Mario Draghi, ex presidente della BCE e figura chiave nella salvezza dell’euro, lancia un appello deciso per il futuro dell’Europa: “O cambia, o sarà una lenta agonia”. Draghi avverte che l’Europa è di fronte a una “sfida esistenziale” e deve diventare più produttiva per evitare di dover ridimensionare le proprie ambizioni. Propone un’iniezione di investimenti tra i 750 e gli 800 miliardi di euro all’anno, un importo simile a un doppio Piano Marshall, pari al 4,7% del PIL europeo, e suggerisce l’emissione di nuovo debito comune sul modello del Recovery Fund.

Tuttavia, questa proposta incontra una forte resistenza, in particolare da Berlino. Ursula von der Leyen e il ministro delle Finanze tedesco, Christian Lindner, respingono l’idea di un nuovo debito comune come soluzione ai problemi strutturali dell’Europa. Draghi, nel presentare il suo rapporto di 400 pagine sulla competitività dell’Unione, sollecita una serie di riforme per rafforzare l’unità europea e superare il voto unanime che spesso paralizza le decisioni, favorendo invece una maggioranza qualificata e una cooperazione rafforzata tra i governi volenterosi.
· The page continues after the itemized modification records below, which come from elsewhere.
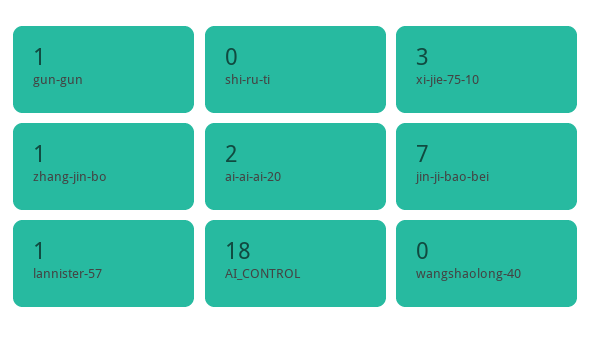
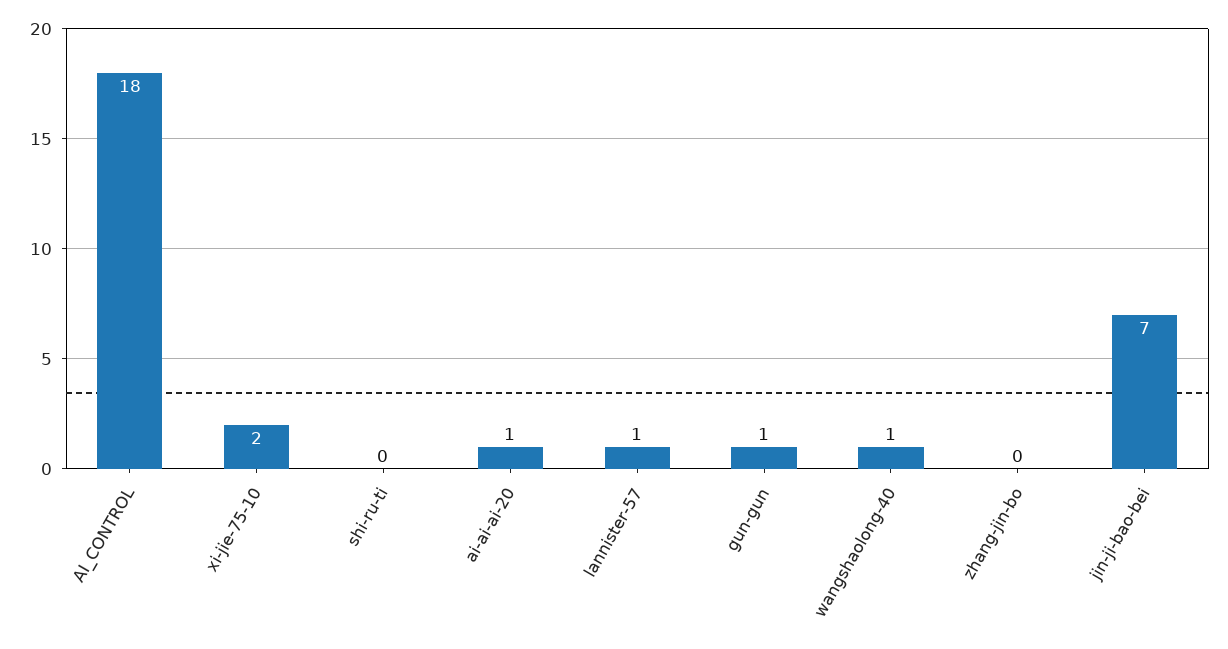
  {
    "gun-gun": 1,
    "shi-ru-ti": 0,
-   "xi-jie-75-10": 3,
+   "xi-jie-75-10": 2,
-   "zhang-jin-bo": 1,
+   "zhang-jin-bo": 0,
-   "ai-ai-ai-20": 2,
+   "ai-ai-ai-20": 1,
    "jin-ji-bao-bei": 7,
    "lannister-57": 1,
    "AI_CONTROL": 18,
-   "wangshaolong-40": 0
+   "wangshaolong-40": 1
  }

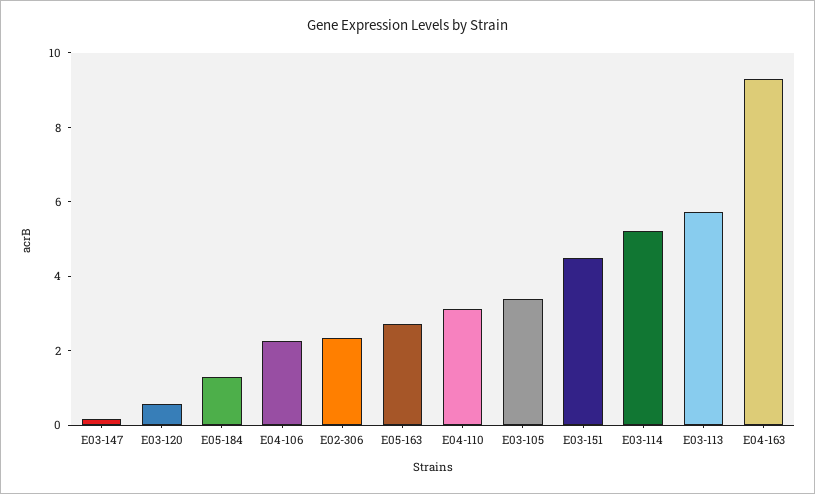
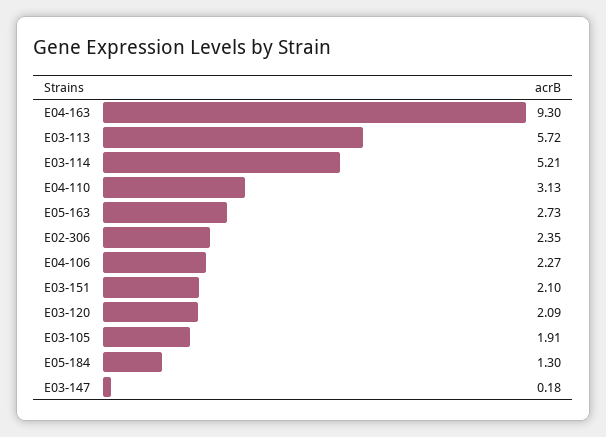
  {
    "E03-147": 0.18,
-   "E03-120": 0.5,
+   "E03-120": 2.09,
    "E05-184": 1.3,
    "E04-106": 2.27,
    "E02-306": 2.35,
    "E05-163": 2.73,
    "E04-110": 3.13,
-   "E03-105": 3.5,
+   "E03-105": 1.91,
-   "E03-151": 4.5,
+   "E03-151": 2.1,
    "E03-114": 5.21,
    "E03-113": 5.72,
    "E04-163": 9.3
  }

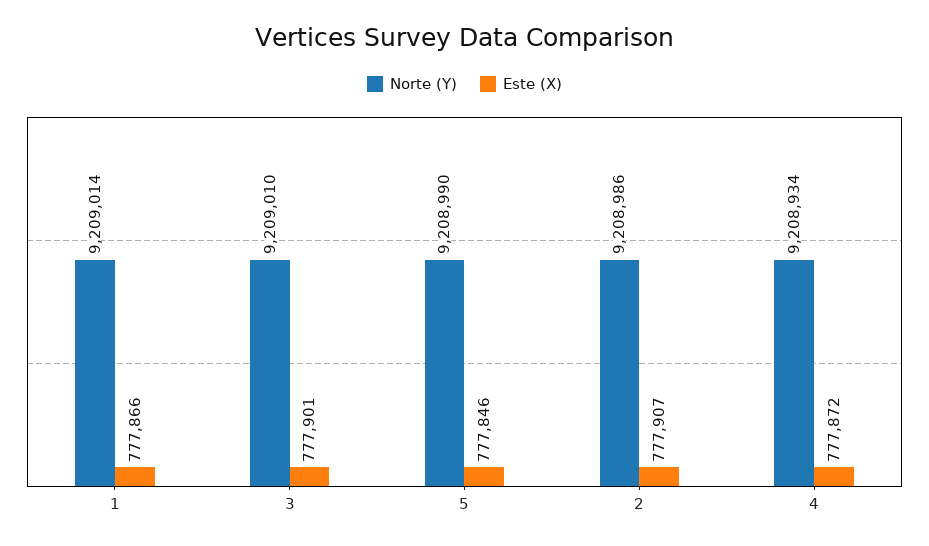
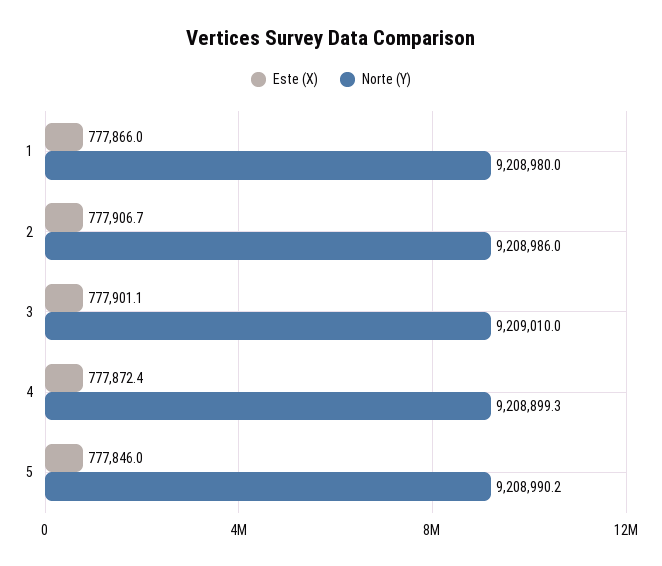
  {
    "Norte (Y)": {
-     "1": 9209014,
+     "1": 9208980,
      "3": 9209010,
      "5": 9208990.2,
      "2": 9208986,
-     "4": 9208934
+     "4": 9208899.3
    },
    "Este (X)": {
      "1": 777866,
      "3": 777901.1,
      "5": 777846,
      "2": 777906.7,
      "4": 777872.4
    }
  }

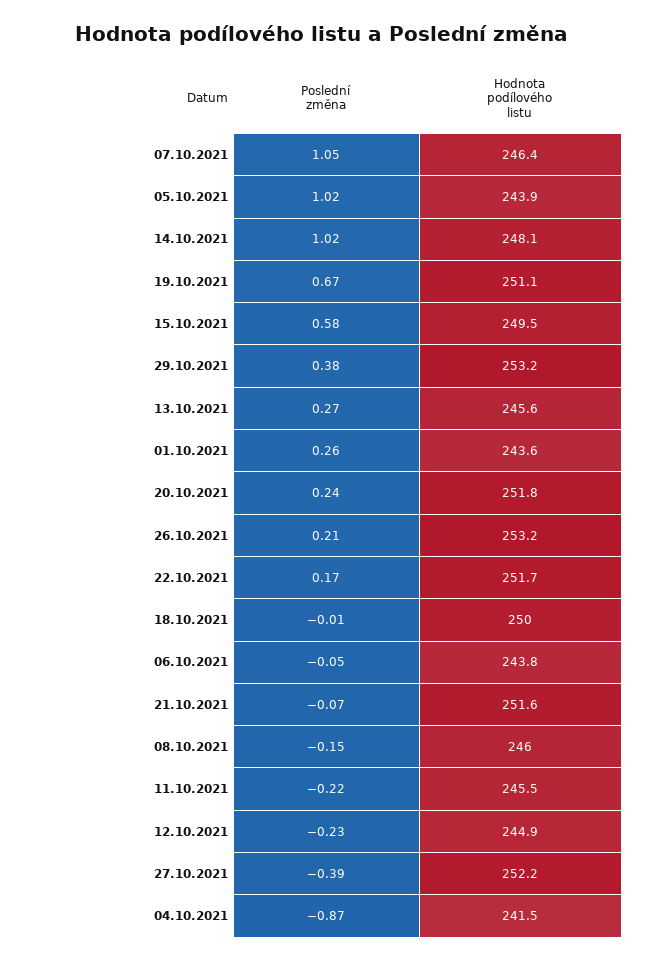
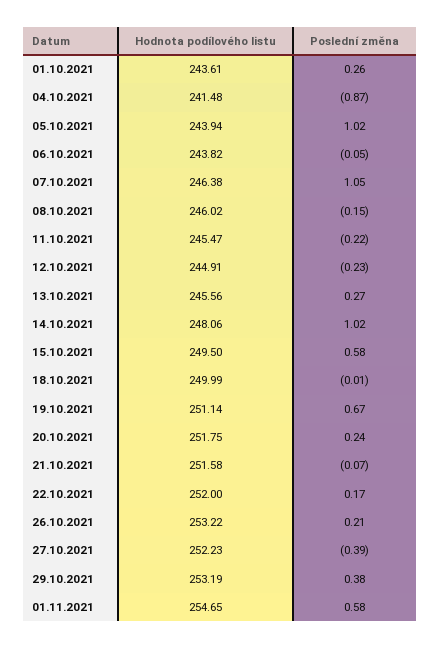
  {
    "Poslední změna": {
      "07.10.2021": 1.05,
      "05.10.2021": 1.02,
      "14.10.2021": 1.02,
      "19.10.2021": 0.67,
      "15.10.2021": 0.58,
      "29.10.2021": 0.38,
      "13.10.2021": 0.27,
      "01.10.2021": 0.26,
      "20.10.2021": 0.24,
      "26.10.2021": 0.21,
      "22.10.2021": 0.17,
      "18.10.2021": -0.01,
      "06.10.2021": -0.05,
      "21.10.2021": -0.07,
      "08.10.2021": -0.15,
      "11.10.2021": -0.22,
      "12.10.2021": -0.23,
      "27.10.2021": -0.39,
-     "04.10.2021": -0.87
+     "04.10.2021": -0.87,
+     "01.11.2021": 0.58
    },
    "Hodnota podílového listu": {
      "07.10.2021": 246.38,
      "05.10.2021": 243.94,
      "14.10.2021": 248.06,
      "19.10.2021": 251.14,
      "15.10.2021": 249.5,
      "29.10.2021": 253.19,
      "13.10.2021": 245.56,
      "01.10.2021": 243.61,
      "20.10.2021": 251.75,
      "26.10.2021": 253.22,
-     "22.10.2021": 251.7,
+     "22.10.2021": 252,
      "18.10.2021": 249.99,
      "06.10.2021": 243.82,
      "21.10.2021": 251.58,
      "08.10.2021": 246.02,
      "11.10.2021": 245.47,
      "12.10.2021": 244.91,
      "27.10.2021": 252.23,
-     "04.10.2021": 241.48
+     "04.10.2021": 241.48,
+     "01.11.2021": 254.65
    }
  }

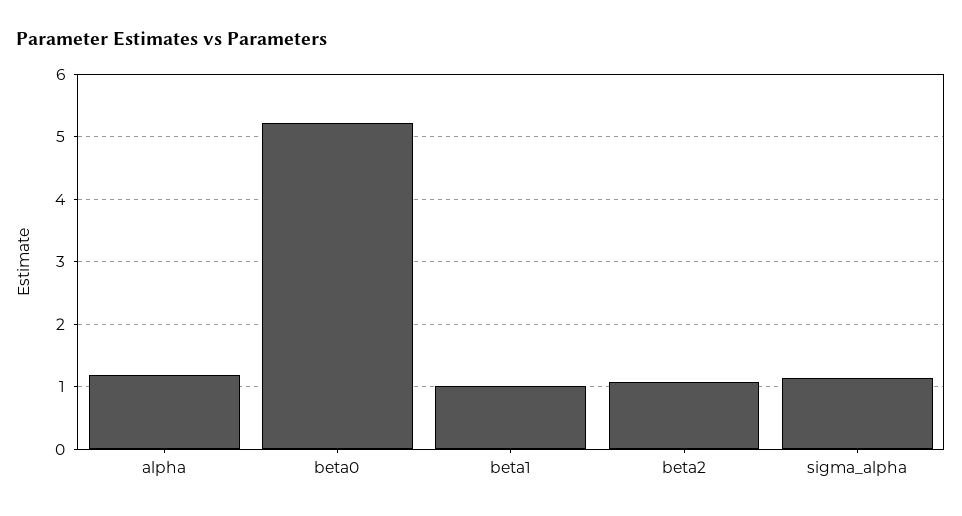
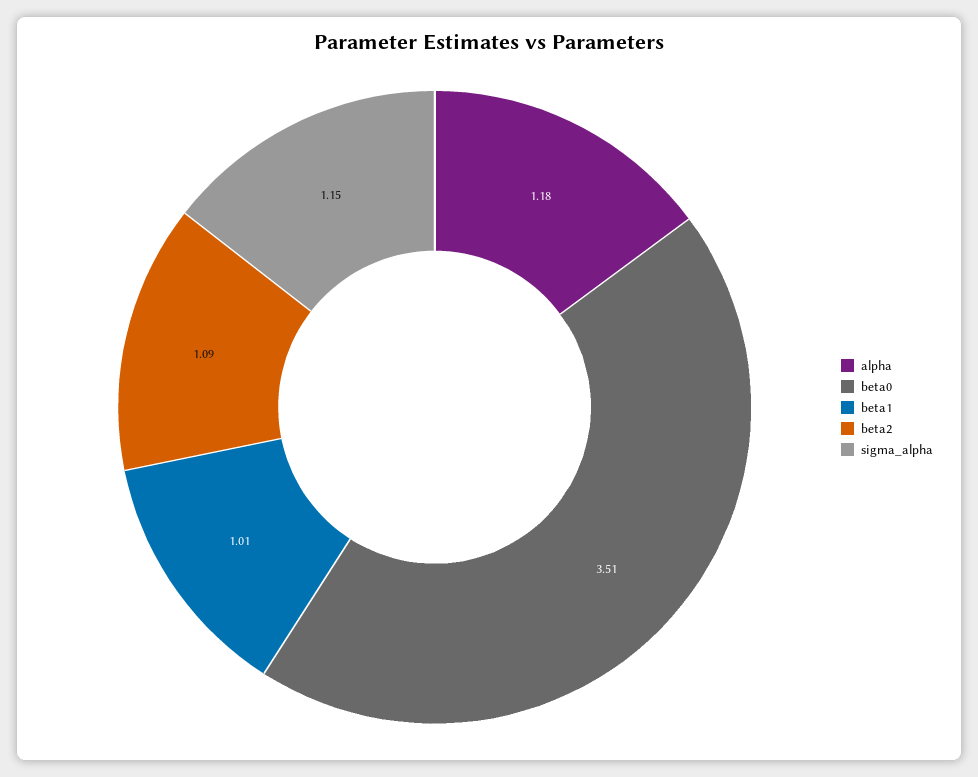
  {
    "alpha": 1.18,
-   "beta0": 5.2,
+   "beta0": 3.51,
    "beta1": 1.01,
    "beta2": 1.09,
    "sigma_alpha": 1.15
  }

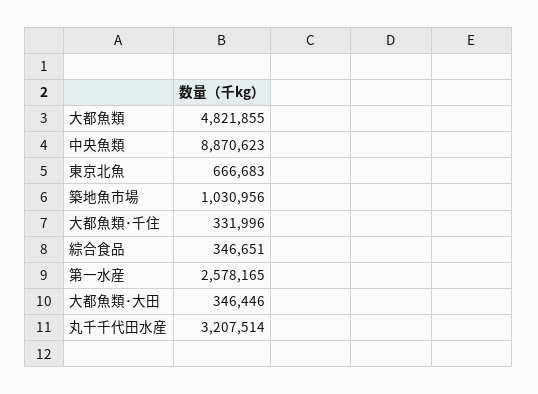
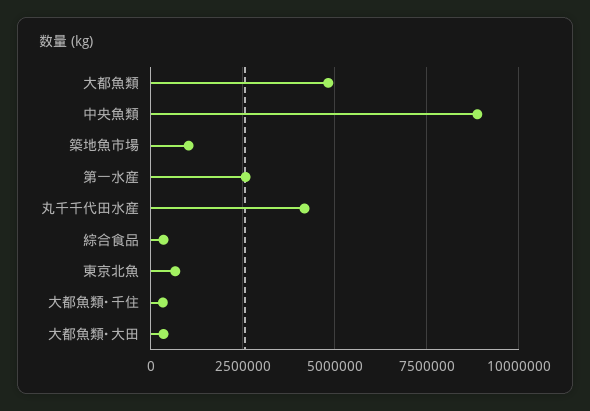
  {
    "大都魚類": 4821855,
    "中央魚類": 8870623,
    "東京北魚": 666683,
    "築地魚市場": 1030956,
    "大都魚類･千住": 331996,
    "綜合食品": 346651,
    "第一水産": 2578165,
    "大都魚類･大田": 346446,
-   "丸千千代田水産": 3207514
+   "丸千千代田水産": 4250000
  }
Secondo Draghi, l’Europa deve puntare su investimenti nella difesa, nell’innovazione e nell’energia, con nuove regole per il debito e maggiore flessibilità sugli aiuti di Stato. L’ex premier italiano sottolinea l’urgenza di una risposta unificata per affrontare le sfide globali, un richiamo che trova eco anche in Italia, con esponenti politici e industriali che riconoscono la necessità di un cambiamento radicale.

Nonostante le resistenze, Draghi rimane fiducioso, ribadendo che solo nell’unità l’Europa potrà trovare la forza per riformarsi e affrontare le sfide future.